● **WHAT THE TASK REQUIRES**: Take the lines from the head of the listing through the one bearing "性能优势突出：拥有高功率 DC 电源（50 A / 50" and copy them exactly, leaving every picture out.

● **PROVIDED RECORDS**:

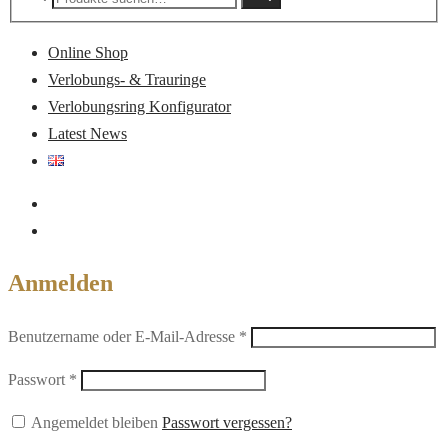
nach:
Online Shop
Verlobungs- & Trauringe
Verlobungsring Konfigurator
Latest News
Anmelden
Erforderlich
Benutzername oder E-Mail-Adresse
*
Erforderlich
Passwort
*
Angemeldet bleiben
Passwort vergessen?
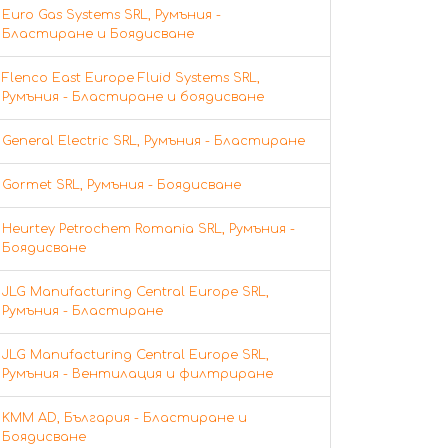
Euro Gas Systems SRL, Румъния -
Бластиране и Боядисване
Flenco East Europe Fluid Systems SRL,
Румъния - Бластиране и боядисване
General Electric SRL, Румъния - Бластиране
Gormet SRL, Румъния - Боядисване
Heurtey Petrochem Romania SRL, Румъния -
Боядисване
JLG Manufacturing Central Europe SRL,
Румъния - Бластиране
JLG Manufacturing Central Europe SRL,
Румъния - Вентилация и филтриране
KMM AD, България - Бластиране и
Боядисване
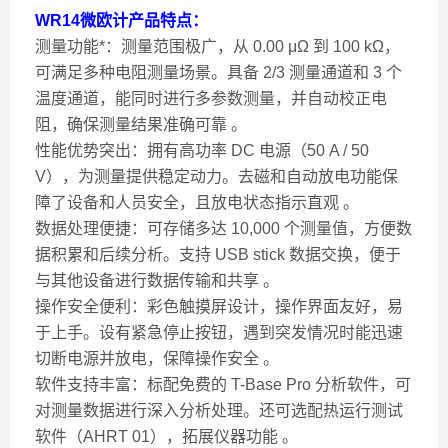
WR14微欧计产品特点：
测量功能*：测量范围极广，从 0.00 μΩ 到 100 kΩ，
可满足多种电阻测量场景。具备 2/3 测量通道和 3 个
温度通道，能同时进行多参数测量，并自动校正电
阻，确保测量结果准确可靠 。
性能优势突出：拥有高功率 DC 电源（50 A / 50
V），为测量提供稳定动力。去磁和自动放电功能保
障了设备和人员安全，且放电状态指示直观 。
数据处理便捷：可存储多达 10,000 个测量值，方便数
据积累和后续分析。支持 USB stick 数据交换，便于
与其他设备进行数据传输和共享 。
操作安全便利：彩色触摸屏设计，操作界面友好，易
于上手。设有紧急停止按钮，遇到突发情况时能迅速
切断电源并放电，保障操作安全 。
软件支持丰富：标配免费的 T-Base Pro 分析软件，可
对测量数据进行深入分析处理。还可选配热运行测试
软件（AHRT 01），拓展仪器功能 。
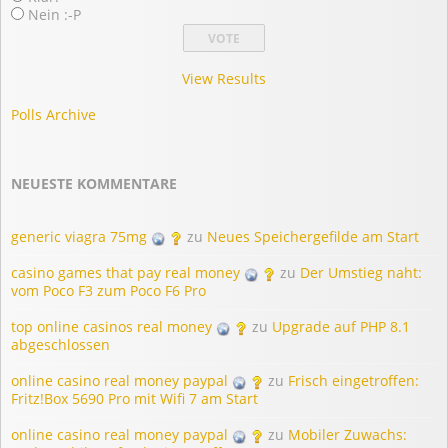
Nein :-P
View Results
Polls Archive
NEUESTE KOMMENTARE
generic viagra 75mg
zu
Neues Speichergefilde am Start
casino games that pay real money
zu
Der Umstieg naht:
vom Poco F3 zum Poco F6 Pro
top online casinos real money
zu
Upgrade auf PHP 8.1
abgeschlossen
online casino real money paypal
zu
Frisch eingetroffen:
Fritz!Box 5690 Pro mit Wifi 7 am Start
online casino real money paypal
zu
Mobiler Zuwachs:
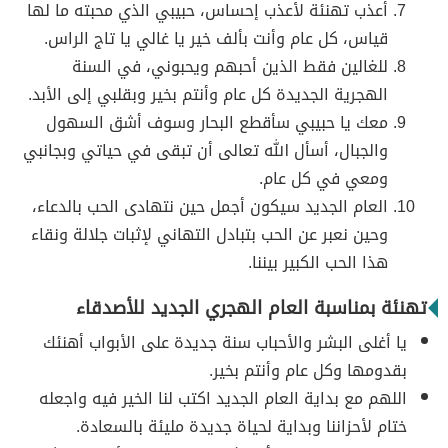
أعذب تهنئة لأعذب إحساس، حبيبي الذي محبته ما لها
قياس، كل عام وأنت بألف خير يا غالي يا تاج الراس.
للغالين فقط الذين أحبهم ويحبوني، في السنة
الهجرية الجديدة كل عام وأنتم بخير وبقلبي إلى الأبد.
معك يا حبيبي سأقطع البحار وسوف أشق السهول
والجبال، أسأل الله تعالى أن تبقى في حياتي وبجانبي
ومعي في كل عام.
العام الجديد سيكون أجمل حين نتهادى الحب بالدعاء،
وحين نعبر عن الحب بتبادل التهاني لإثبات جلالة ونقاء
هذا الحب الكبير بيننا.
تهنئة بمناسبة العام الهجري الجديد للأصدقاء
يا أغلى البشر والأحباب سنة جديدة على الأبواب أهنئك
بقدومها وكل عام وأنتم بخير.
اللهم مع بداية العام الجديد اكتب لنا الخير فيه واجعله
ختام لأحزاننا وبداية لحياة جديدة مليئة بالسعادة.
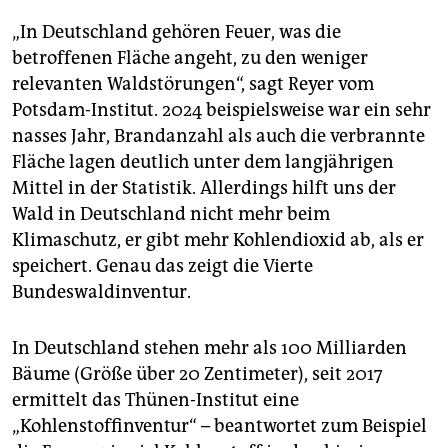
„In Deutschland gehören Feuer, was die
betroffenen Fläche angeht, zu den weniger
relevanten Waldstörungen“, sagt Reyer vom
Potsdam-Institut. 2024 beispielsweise war ein sehr
nasses Jahr, Brandanzahl als auch die verbrannte
Fläche lagen deutlich unter dem langjährigen
Mittel in der Statistik. Allerdings hilft uns der
Wald in Deutschland nicht mehr beim
Klimaschutz, er gibt mehr Kohlendioxid ab, als er
speichert. Genau das zeigt die Vierte
Bundeswaldinventur.
In Deutschland stehen mehr als 100 Milliarden
Bäume (Größe über 20 Zentimeter), seit 2017
ermittelt das Thünen-Institut eine
„Kohlenstoffinventur“ – beantwortet zum Beispiel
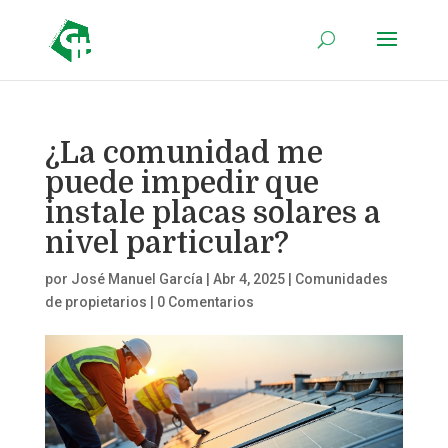
¿La comunidad me
puede impedir que
instale placas solares a
nivel particular?
por
José Manuel García
|
Abr 4, 2025
|
Comunidades
de propietarios
|
0 Comentarios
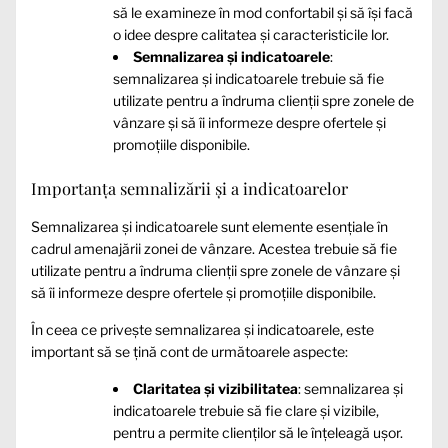
să le examineze în mod confortabil și să își facă
o idee despre calitatea și caracteristicile lor.
Semnalizarea și indicatoarele
:
semnalizarea și indicatoarele trebuie să fie
utilizate pentru a îndruma clienții spre zonele de
vânzare și să îi informeze despre ofertele și
promoțiile disponibile.
Importanța semnalizării și a indicatoarelor
Semnalizarea și indicatoarele sunt elemente esențiale în
cadrul amenajării zonei de vânzare. Acestea trebuie să fie
utilizate pentru a îndruma clienții spre zonele de vânzare și
să îi informeze despre ofertele și promoțiile disponibile.
În ceea ce privește semnalizarea și indicatoarele, este
important să se țină cont de următoarele aspecte:
Claritatea și vizibilitatea
: semnalizarea și
indicatoarele trebuie să fie clare și vizibile,
pentru a permite clienților să le înțeleagă ușor.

● **RESPONSE AREA**:
nach:
Online Shop
Verlobungs- & Trauringe
Verlobungsring Konfigurator
Latest News
Anmelden
Erforderlich
Benutzername oder E-Mail-Adresse
*
Erforderlich
Passwort
*
Angemeldet bleiben
Passwort vergessen?
Euro Gas Systems SRL, Румъния -
Бластиране и Боядисване
Flenco East Europe Fluid Systems SRL,
Румъния - Бластиране и боядисване
General Electric SRL, Румъния - Бластиране
Gormet SRL, Румъния - Боядисване
Heurtey Petrochem Romania SRL, Румъния -
Боядисване
JLG Manufacturing Central Europe SRL,
Румъния - Бластиране
JLG Manufacturing Central Europe SRL,
Румъния - Вентилация и филтриране
KMM AD, България - Бластиране и
Боядисване
WR14微欧计产品特点：
测量功能*：测量范围极广，从 0.00 μΩ 到 100 kΩ，
可满足多种电阻测量场景。具备 2/3 测量通道和 3 个
温度通道，能同时进行多参数测量，并自动校正电
阻，确保测量结果准确可靠 。
性能优势突出：拥有高功率 DC 电源（50 A / 50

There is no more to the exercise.